_Instructions to follow:_ Each line in the listing below that contains "recipes" should be returned.

_Records to process:_
****************
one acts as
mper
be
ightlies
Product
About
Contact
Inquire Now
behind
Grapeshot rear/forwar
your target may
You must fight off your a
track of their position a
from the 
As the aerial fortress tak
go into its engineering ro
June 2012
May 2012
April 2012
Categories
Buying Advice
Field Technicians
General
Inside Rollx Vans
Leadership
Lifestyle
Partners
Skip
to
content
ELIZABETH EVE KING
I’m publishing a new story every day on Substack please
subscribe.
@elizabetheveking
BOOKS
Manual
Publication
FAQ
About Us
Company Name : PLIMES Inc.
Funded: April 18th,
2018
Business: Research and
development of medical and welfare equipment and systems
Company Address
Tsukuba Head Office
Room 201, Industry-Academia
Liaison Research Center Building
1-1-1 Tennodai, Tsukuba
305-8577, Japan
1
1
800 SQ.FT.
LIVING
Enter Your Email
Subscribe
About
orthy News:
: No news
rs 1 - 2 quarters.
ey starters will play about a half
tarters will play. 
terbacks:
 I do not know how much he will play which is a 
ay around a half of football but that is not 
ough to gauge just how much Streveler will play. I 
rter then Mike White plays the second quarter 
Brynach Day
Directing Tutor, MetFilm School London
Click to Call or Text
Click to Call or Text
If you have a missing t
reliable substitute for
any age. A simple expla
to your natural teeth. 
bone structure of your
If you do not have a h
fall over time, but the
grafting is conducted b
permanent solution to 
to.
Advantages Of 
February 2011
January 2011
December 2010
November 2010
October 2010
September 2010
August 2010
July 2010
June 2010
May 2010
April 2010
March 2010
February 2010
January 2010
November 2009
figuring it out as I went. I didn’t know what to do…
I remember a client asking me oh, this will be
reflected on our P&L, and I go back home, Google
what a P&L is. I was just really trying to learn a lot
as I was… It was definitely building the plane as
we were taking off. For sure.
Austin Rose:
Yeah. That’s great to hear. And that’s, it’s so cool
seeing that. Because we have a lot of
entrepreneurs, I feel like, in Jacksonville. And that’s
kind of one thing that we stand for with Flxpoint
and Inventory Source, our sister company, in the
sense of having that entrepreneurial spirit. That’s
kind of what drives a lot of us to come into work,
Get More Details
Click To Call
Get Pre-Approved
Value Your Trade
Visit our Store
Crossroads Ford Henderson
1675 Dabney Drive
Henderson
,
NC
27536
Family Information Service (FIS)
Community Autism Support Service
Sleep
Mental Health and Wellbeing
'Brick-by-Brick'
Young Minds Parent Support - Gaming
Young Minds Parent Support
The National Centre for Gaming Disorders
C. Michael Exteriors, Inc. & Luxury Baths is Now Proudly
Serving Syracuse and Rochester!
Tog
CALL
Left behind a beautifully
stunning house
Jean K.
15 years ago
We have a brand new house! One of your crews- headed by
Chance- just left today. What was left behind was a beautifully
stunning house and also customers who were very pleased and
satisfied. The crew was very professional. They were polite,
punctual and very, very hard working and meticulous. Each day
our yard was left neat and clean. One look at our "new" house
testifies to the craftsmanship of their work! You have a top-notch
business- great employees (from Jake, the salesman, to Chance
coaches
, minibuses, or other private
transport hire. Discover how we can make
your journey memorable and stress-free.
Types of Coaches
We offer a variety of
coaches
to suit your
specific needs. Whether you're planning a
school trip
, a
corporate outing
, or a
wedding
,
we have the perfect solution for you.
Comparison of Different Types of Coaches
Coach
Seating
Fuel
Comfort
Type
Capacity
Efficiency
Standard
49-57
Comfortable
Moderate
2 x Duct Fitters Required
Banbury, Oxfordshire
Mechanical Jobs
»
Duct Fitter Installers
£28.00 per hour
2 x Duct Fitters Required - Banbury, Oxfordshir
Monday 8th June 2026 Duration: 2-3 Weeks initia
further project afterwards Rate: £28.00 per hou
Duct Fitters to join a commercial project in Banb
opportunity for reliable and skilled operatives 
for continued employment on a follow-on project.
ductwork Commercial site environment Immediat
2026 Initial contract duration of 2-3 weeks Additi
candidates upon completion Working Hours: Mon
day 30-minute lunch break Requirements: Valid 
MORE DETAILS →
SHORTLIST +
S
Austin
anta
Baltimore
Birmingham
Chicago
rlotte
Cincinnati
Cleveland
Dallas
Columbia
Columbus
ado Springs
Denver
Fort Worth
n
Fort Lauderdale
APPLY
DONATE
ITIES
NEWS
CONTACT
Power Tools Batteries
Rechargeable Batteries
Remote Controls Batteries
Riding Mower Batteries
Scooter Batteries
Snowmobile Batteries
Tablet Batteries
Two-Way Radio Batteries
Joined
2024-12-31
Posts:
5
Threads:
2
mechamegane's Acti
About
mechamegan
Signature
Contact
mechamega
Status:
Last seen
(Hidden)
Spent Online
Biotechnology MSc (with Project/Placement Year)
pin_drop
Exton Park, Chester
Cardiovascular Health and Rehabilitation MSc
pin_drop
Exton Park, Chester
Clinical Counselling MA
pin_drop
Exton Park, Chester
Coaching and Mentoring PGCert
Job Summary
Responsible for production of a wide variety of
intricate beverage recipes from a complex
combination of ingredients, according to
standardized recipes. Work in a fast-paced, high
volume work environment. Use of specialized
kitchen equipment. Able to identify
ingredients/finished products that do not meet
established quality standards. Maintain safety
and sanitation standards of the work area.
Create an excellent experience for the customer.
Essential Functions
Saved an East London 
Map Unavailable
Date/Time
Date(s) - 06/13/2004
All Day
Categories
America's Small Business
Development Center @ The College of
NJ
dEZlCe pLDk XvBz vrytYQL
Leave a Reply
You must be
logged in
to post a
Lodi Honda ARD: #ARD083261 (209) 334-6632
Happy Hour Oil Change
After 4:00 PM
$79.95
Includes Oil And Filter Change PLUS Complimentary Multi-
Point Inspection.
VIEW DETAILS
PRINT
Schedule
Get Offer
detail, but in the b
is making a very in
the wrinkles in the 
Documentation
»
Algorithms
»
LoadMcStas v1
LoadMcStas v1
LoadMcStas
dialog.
****************
_Result of this exercise:_
intricate beverage recipes from a complex
standardized recipes. Work in a fast-paced, high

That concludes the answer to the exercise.